A iniciativa busca dar uma nova destinação a um passivo ambiental abundante na região, transformando-o em um produto capaz de melhorar a fertilidade do solo, aumentar a eficiência da adubação e reduzir a dependência de fertilizantes minerais convencionais.
Os fertilizantes estão sendo desenvolvidos nas formas granulada e peletizada, formatos que facilitam o armazenamento, o transporte e a aplicação no campo. Além disso, os estudos apontam que os organominerais proporcionam liberação gradual dos nutrientes, favorecendo o aproveitamento pelas plantas e contribuindo para sistemas produtivos mais eficientes e sustentáveis.
A pesquisa é coordenada pela professora doutora Edna Maria Bonfim, da Universidade Federal de Rondonópolis (UFR), e integra os projetos “Construção e regulagem de um granulador de disco rotativo na produção de organomineral com cinza vegetal como matéria-prima” e “Tecnologia e processos de produção de fertilizantes organominerais utilizando cinza vegetal como matéria-prima”, ambos financiados pelo Governo de Mato Grosso, por meio da Fapemat, e com parceria com o Conselho Nacional de Desenvolvimento Científico e Tecnológico (CNPq).

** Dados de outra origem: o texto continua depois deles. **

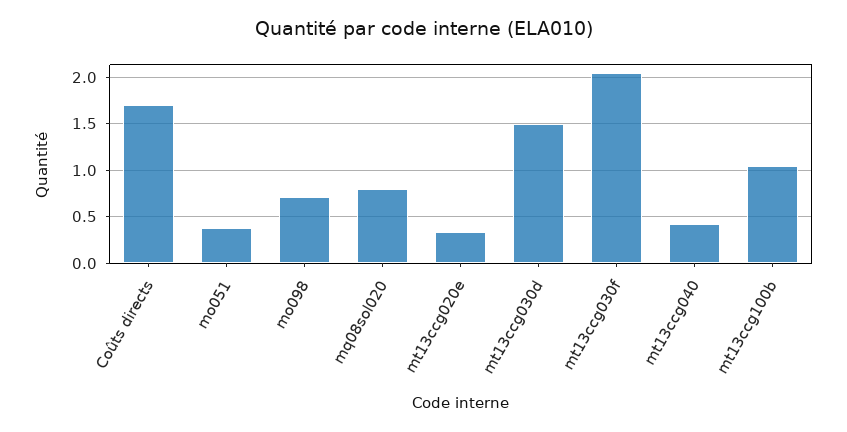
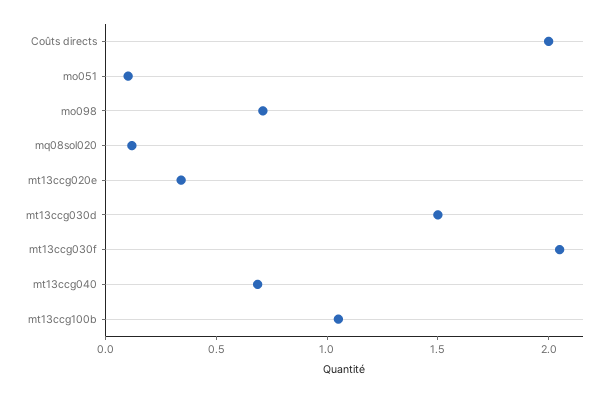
  {
-   "Coûts directs": 1.7,
+   "Coûts directs": 2,
-   "mo051": 0.4,
+   "mo051": 0.1,
    "mo098": 0.7,
-   "mq08sol020": 0.8,
+   "mq08sol020": 0.1,
    "mt13ccg020e": 0.3,
    "mt13ccg030d": 1.5,
    "mt13ccg030f": 2.1,
-   "mt13ccg040": 0.4,
+   "mt13ccg040": 0.7,
    "mt13ccg100b": 1.1
  }

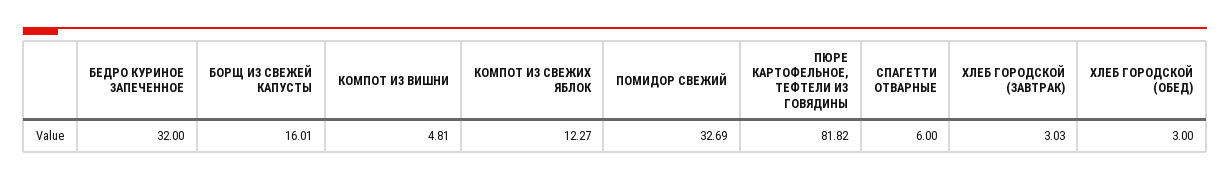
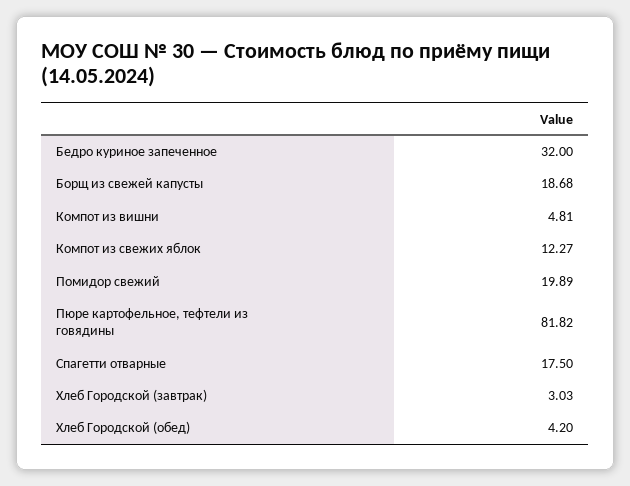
  {
    "БЕДРО КУРИНОЕ ЗАПЕЧЕННОЕ": 32,
-   "БОРЩ ИЗ СВЕЖЕЙ КАПУСТЫ": 16.01,
+   "БОРЩ ИЗ СВЕЖЕЙ КАПУСТЫ": 18.68,
    "КОМПОТ ИЗ ВИШНИ": 4.81,
    "КОМПОТ ИЗ СВЕЖИХ ЯБЛОК": 12.27,
-   "ПОМИДОР СВЕЖИЙ": 32.69,
+   "ПОМИДОР СВЕЖИЙ": 19.89,
    "ПЮРЕ КАРТОФЕЛЬНОЕ, ТЕФТЕЛИ ИЗ ГОВЯДИНЫ": 81.82,
-   "СПАГЕТТИ ОТВАРНЫЕ": 6,
+   "СПАГЕТТИ ОТВАРНЫЕ": 17.5,
    "ХЛЕБ ГОРОДСКОЙ (ЗАВТРАК)": 3.03,
-   "ХЛЕБ ГОРОДСКОЙ (ОБЕД)": 3
+   "ХЛЕБ ГОРОДСКОЙ (ОБЕД)": 4.2
  }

Segundo a pesquisadora, o principal objetivo é unir inovação tecnológica, sustentabilidade e desenvolvimento regional.
“Estamos transformando um resíduo agroindustrial em um insumo agrícola de valor agregado. É uma proposta alinhada aos princípios da economia circular, que amplia o acesso a fertilizantes mais sustentáveis e pode beneficiar especialmente os agricultores familiares da região”, destaca Edna Bonfim.
Mais de uma década de pesquisas
A trajetória dessa linha de investigação começou em 2009, por meio do Grupo de Práticas em Água e Solo (GPAS), que desenvolve estudos voltados à recuperação de áreas degradadas e à melhoria da qualidade dos solos.
Ao longo dos anos, os pesquisadores identificaram que a cinza vegetal possui potencial para fornecer nutrientes essenciais às plantas, melhorar características químicas do solo e contribuir para o manejo de nematoides. Os resultados já demonstraram benefícios em diversas culturas agrícolas, incluindo feijão, milho, rúcula, melão e flores ornamentais.
Além dos ganhos agronômicos, os estudos apontam redução na necessidade de fertilizantes minerais tradicionais, diminuindo custos de produção e tornando os sistemas agrícolas mais resilientes.
Benefícios ambientais e econômicos
O aproveitamento da cinza vegetal também representa uma alternativa ambientalmente responsável para um resíduo gerado em grande escala por atividades agroindustriais. Ao ser incorporado à produção de fertilizantes, esse material deixa de representar um potencial risco de contaminação e passa a integrar uma cadeia produtiva de valor.
A tecnologia desenvolvida pelos pesquisadores contribui para a redução do desperdício de recursos, fortalece a economia circular e cria oportunidades para o desenvolvimento de soluções adaptadas às condições produtivas de Mato Grosso.
Reconhecimento científico
De acordo com a coordenadora do projeto, “a relevância dos resultados alcançados já vem sendo reconhecida pela comunidade científica nacional e internacional. As pesquisas geraram publicações em periódicos de elevado impacto, ampliando a visibilidade dos estudos desenvolvidos em Mato Grosso e consolidando o estado como referência em inovação voltada ao reaproveitamento de resíduos e à produção de fertilizantes sustentáveis”.